Human health hazards
Symptoms of exposure to this material include increased perspiration, nausea, lachrymation, salivation, blurred vision, diarrhea, pulmonary edema, respiratory embarrassment and convulsions. The chemical material may be absorbed through the skin and is a lachrymator. It is a cholinesterase inhibitor and is a positive animal carcinogen.

Chemical properties
The substance is insoluble in water.
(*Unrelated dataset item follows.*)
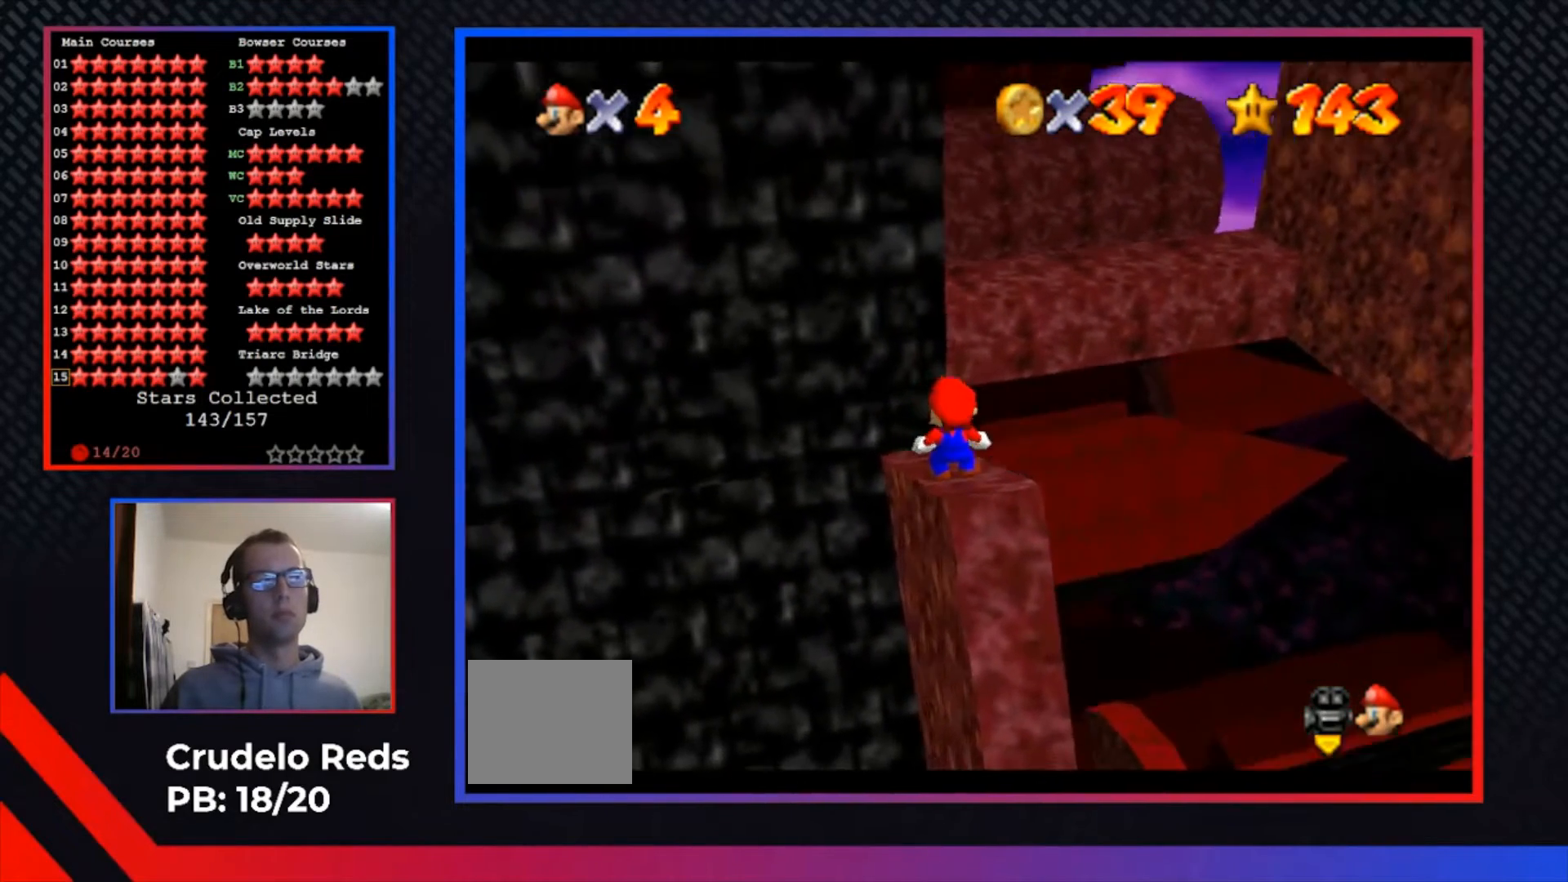
{"buttons": [], "left_stick": "center", "right_stick": "center", "events": []}
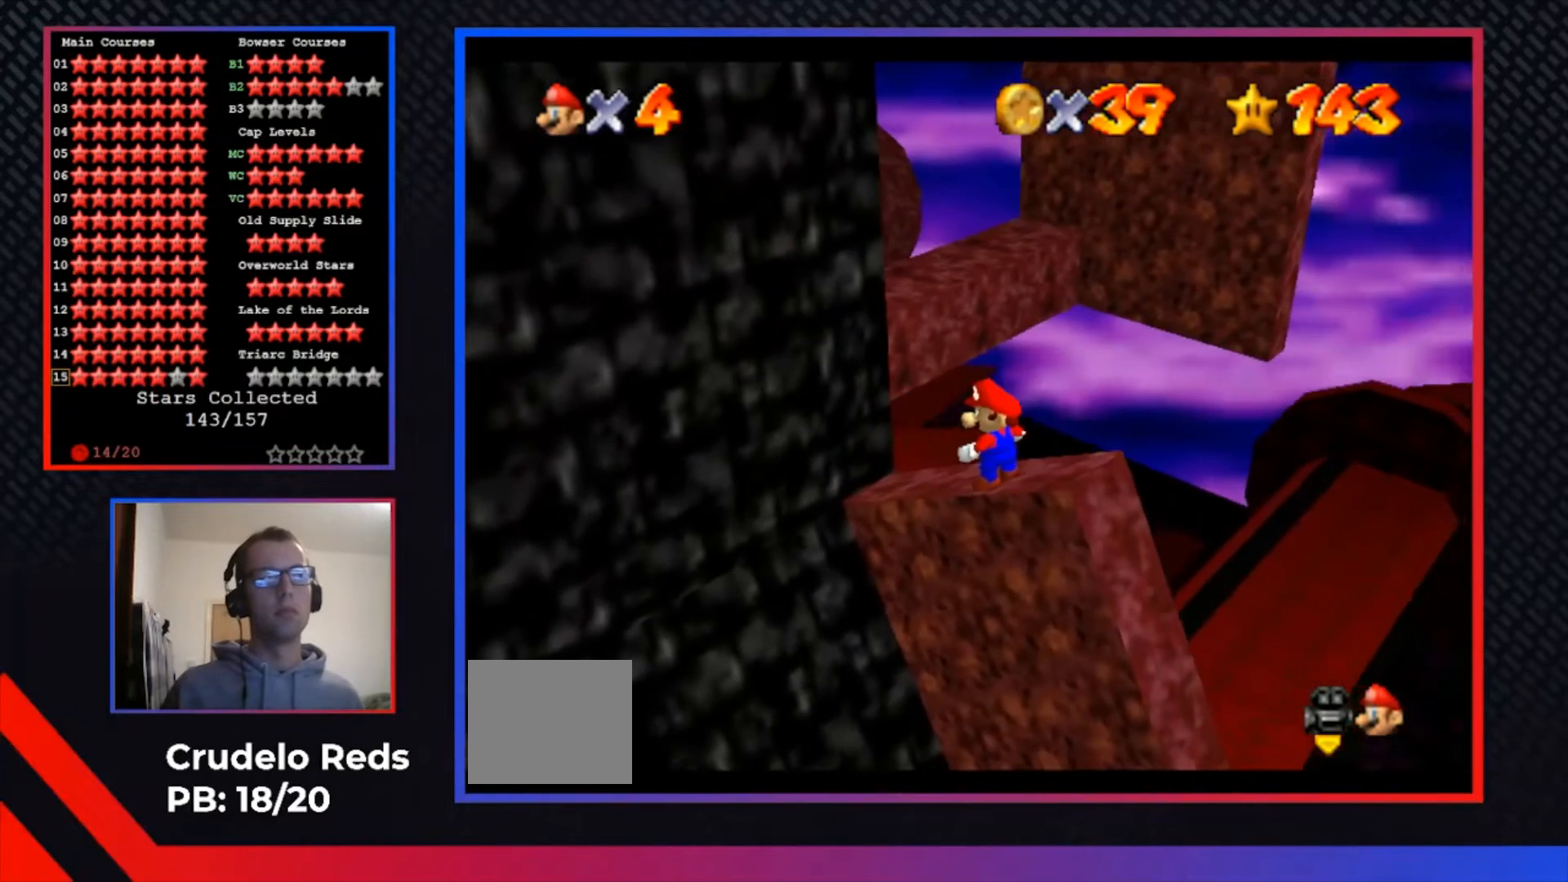
{"buttons": [], "left_stick": "center", "right_stick": "center", "events": []}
Flash point data are not available for this chemical; however, it is probably combustible. Tetrachlorvinphos is slowly hydrolyzed in neutral and aqueous acidic media. Is rapidly hydrolyzed in alkaline media.

Alternative Chemical Names
This is a listing of alternate names for this chemical, including trade names and synonyms.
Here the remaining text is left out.